**PROBLEM STATEMENT**
Give the data beginning at the line that has "Pre-delivery check line - voltmeter." and ending after the line that has "Observed value: 0V" as a two-column CSV with the headers text and value. Put one row per entry, with its wording under text and its answer under value, each in a single quoted field with line breaks turned into spaces.

**PROVIDED INFORMATION**
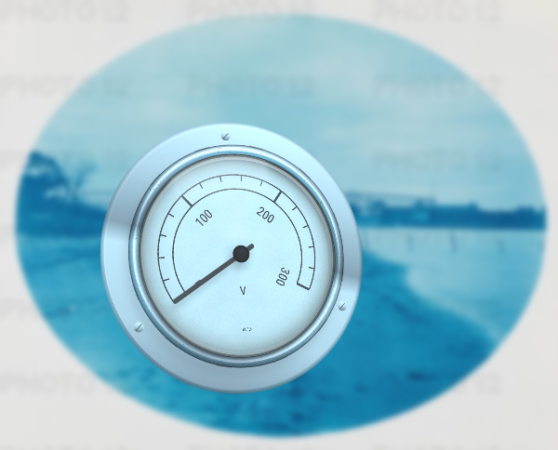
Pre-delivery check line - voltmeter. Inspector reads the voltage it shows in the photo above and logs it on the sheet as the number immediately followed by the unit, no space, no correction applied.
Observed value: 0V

---

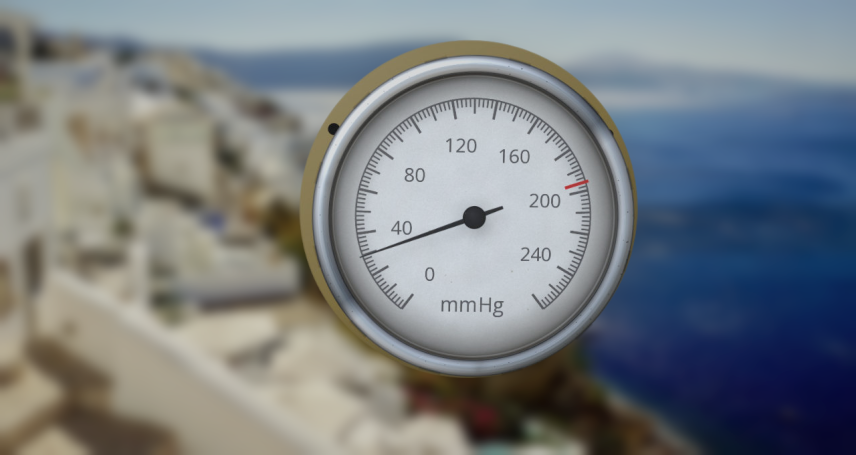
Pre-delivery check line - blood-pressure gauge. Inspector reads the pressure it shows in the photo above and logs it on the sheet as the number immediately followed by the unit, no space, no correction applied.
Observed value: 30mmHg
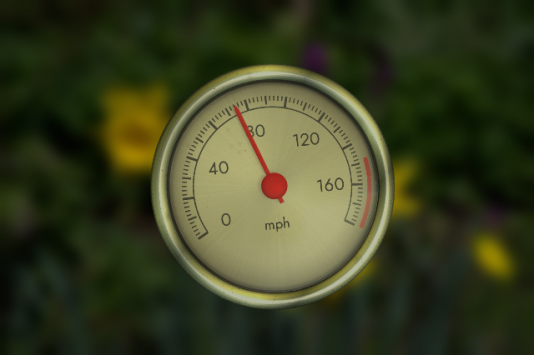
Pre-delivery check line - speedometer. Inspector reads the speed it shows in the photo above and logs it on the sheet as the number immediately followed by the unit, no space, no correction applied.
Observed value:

**RESULT FOR THIS TASK**
text,value
"Pre-delivery check line - voltmeter. Inspector reads the voltage it shows in the photo above and logs it on the sheet as the number immediately followed by the unit, no space, no correction applied. Observed value:","0V"